## [Exercise]
Retype the data exactly, leaving nothing out.

## [Data under study]
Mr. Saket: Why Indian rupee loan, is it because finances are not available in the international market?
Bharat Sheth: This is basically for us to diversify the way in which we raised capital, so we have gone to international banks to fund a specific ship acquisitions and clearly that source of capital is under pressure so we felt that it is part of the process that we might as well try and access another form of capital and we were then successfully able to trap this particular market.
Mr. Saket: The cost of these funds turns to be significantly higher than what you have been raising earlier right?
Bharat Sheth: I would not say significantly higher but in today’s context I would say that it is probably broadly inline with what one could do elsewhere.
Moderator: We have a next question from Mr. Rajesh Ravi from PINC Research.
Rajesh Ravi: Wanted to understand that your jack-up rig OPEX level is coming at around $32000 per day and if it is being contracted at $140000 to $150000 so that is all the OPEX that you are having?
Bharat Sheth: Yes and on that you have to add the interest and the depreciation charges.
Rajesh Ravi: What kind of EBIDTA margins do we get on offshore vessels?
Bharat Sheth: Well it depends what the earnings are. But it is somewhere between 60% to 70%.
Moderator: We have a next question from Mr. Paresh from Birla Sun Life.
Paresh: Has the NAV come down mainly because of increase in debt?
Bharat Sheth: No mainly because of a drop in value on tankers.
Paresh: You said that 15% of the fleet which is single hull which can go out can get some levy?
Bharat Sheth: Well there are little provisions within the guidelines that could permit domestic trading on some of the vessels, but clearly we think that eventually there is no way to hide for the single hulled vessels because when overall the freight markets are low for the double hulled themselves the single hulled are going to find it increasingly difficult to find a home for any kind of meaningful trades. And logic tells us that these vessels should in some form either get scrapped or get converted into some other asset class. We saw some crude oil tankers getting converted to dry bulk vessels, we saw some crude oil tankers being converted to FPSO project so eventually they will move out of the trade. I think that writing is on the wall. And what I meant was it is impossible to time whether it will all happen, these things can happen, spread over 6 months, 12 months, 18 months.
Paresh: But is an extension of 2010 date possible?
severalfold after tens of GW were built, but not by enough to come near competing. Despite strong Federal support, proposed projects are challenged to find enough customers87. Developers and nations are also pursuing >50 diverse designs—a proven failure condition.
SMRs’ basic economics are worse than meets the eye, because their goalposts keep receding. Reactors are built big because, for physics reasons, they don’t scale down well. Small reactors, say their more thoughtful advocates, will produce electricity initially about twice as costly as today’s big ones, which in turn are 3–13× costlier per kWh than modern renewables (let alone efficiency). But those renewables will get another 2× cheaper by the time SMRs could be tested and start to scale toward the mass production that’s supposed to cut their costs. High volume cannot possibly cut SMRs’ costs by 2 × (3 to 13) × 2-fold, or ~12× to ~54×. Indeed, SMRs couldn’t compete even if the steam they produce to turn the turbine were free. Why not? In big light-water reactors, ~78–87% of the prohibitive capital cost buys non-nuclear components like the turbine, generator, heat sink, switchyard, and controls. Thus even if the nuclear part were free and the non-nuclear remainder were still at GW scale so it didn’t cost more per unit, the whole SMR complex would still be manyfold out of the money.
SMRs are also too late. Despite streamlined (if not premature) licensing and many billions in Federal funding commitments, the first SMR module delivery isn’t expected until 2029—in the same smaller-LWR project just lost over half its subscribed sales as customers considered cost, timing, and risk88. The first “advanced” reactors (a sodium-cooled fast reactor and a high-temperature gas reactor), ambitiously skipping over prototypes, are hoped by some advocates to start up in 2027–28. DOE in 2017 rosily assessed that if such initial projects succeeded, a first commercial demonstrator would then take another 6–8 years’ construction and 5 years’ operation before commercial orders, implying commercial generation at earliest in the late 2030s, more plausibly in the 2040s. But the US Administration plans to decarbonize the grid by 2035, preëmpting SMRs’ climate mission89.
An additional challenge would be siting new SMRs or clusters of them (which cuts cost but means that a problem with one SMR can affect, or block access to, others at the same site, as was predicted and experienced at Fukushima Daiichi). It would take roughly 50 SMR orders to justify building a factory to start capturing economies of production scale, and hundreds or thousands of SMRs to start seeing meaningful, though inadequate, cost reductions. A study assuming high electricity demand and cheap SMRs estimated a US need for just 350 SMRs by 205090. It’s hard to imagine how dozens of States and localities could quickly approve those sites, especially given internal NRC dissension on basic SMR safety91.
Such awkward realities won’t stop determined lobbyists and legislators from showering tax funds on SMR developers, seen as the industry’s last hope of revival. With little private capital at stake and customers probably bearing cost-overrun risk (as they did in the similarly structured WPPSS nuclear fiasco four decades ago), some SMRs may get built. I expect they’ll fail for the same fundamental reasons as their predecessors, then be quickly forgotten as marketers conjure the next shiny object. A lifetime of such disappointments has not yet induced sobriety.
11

## [Answer section]
Mr. Saket: Why Indian rupee loan, is it because finances are not available in the international market?
Bharat Sheth: This is basically for us to diversify the way in which we raised capital, so we have gone to international banks to fund a specific ship acquisitions and clearly that source of capital is under pressure so we felt that it is part of the process that we might as well try and access another form of capital and we were then successfully able to trap this particular market.
Mr. Saket: The cost of these funds turns to be significantly higher than what you have been raising earlier right?
Bharat Sheth: I would not say significantly higher but in today’s context I would say that it is probably broadly inline with what one could do elsewhere.
Moderator: We have a next question from Mr. Rajesh Ravi from PINC Research.
Rajesh Ravi: Wanted to understand that your jack-up rig OPEX level is coming at around $32000 per day and if it is being contracted at $140000 to $150000 so that is all the OPEX that you are having?
Bharat Sheth: Yes and on that you have to add the interest and the depreciation charges.
Rajesh Ravi: What kind of EBIDTA margins do we get on offshore vessels?
Bharat Sheth: Well it depends what the earnings are. But it is somewhere between 60% to 70%.
Moderator: We have a next question from Mr. Paresh from Birla Sun Life.
Paresh: Has the NAV come down mainly because of increase in debt?
Bharat Sheth: No mainly because of a drop in value on tankers.
Paresh: You said that 15% of the fleet which is single hull which can go out can get some levy?
Bharat Sheth: Well there are little provisions within the guidelines that could permit domestic trading on some of the vessels, but clearly we think that eventually there is no way to hide for the single hulled vessels because when overall the freight markets are low for the double hulled themselves the single hulled are going to find it increasingly difficult to find a home for any kind of meaningful trades. And logic tells us that these vessels should in some form either get scrapped or get converted into some other asset class. We saw some crude oil tankers getting converted to dry bulk vessels, we saw some crude oil tankers being converted to FPSO project so eventually they will move out of the trade. I think that writing is on the wall. And what I meant was it is impossible to time whether it will all happen, these things can happen, spread over 6 months, 12 months, 18 months.
Paresh: But is an extension of 2010 date possible?
severalfold after tens of GW were built, but not by enough to come near competing. Despite strong Federal support, proposed projects are challenged to find enough customers87. Developers and nations are also pursuing >50 diverse designs—a proven failure condition.
SMRs’ basic economics are worse than meets the eye, because their goalposts keep receding. Reactors are built big because, for physics reasons, they don’t scale down well. Small reactors, say their more thoughtful advocates, will produce electricity initially about twice as costly as today’s big ones, which in turn are 3–13× costlier per kWh than modern renewables (let alone efficiency). But those renewables will get another 2× cheaper by the time SMRs could be tested and start to scale toward the mass production that’s supposed to cut their costs. High volume cannot possibly cut SMRs’ costs by 2 × (3 to 13) × 2-fold, or ~12× to ~54×. Indeed, SMRs couldn’t compete even if the steam they produce to turn the turbine were free. Why not? In big light-water reactors, ~78–87% of the prohibitive capital cost buys non-nuclear components like the turbine, generator, heat sink, switchyard, and controls. Thus even if the nuclear part were free and the non-nuclear remainder were still at GW scale so it didn’t cost more per unit, the whole SMR complex would still be manyfold out of the money.
SMRs are also too late. Despite streamlined (if not premature) licensing and many billions in Federal funding commitments, the first SMR module delivery isn’t expected until 2029—in the same smaller-LWR project just lost over half its subscribed sales as customers considered cost, timing, and risk88. The first “advanced” reactors (a sodium-cooled fast reactor and a high-temperature gas reactor), ambitiously skipping over prototypes, are hoped by some advocates to start up in 2027–28. DOE in 2017 rosily assessed that if such initial projects succeeded, a first commercial demonstrator would then take another 6–8 years’ construction and 5 years’ operation before commercial orders, implying commercial generation at earliest in the late 2030s, more plausibly in the 2040s. But the US Administration plans to decarbonize the grid by 2035, preëmpting SMRs’ climate mission89.
An additional challenge would be siting new SMRs or clusters of them (which cuts cost but means that a problem with one SMR can affect, or block access to, others at the same site, as was predicted and experienced at Fukushima Daiichi). It would take roughly 50 SMR orders to justify building a factory to start capturing economies of production scale, and hundreds or thousands of SMRs to start seeing meaningful, though inadequate, cost reductions. A study assuming high electricity demand and cheap SMRs estimated a US need for just 350 SMRs by 205090. It’s hard to imagine how dozens of States and localities could quickly approve those sites, especially given internal NRC dissension on basic SMR safety91.
Such awkward realities won’t stop determined lobbyists and legislators from showering tax funds on SMR developers, seen as the industry’s last hope of revival. With little private capital at stake and customers probably bearing cost-overrun risk (as they did in the similarly structured WPPSS nuclear fiasco four decades ago), some SMRs may get built. I expect they’ll fail for the same fundamental reasons as their predecessors, then be quickly forgotten as marketers conjure the next shiny object. A lifetime of such disappointments has not yet induced sobriety.
11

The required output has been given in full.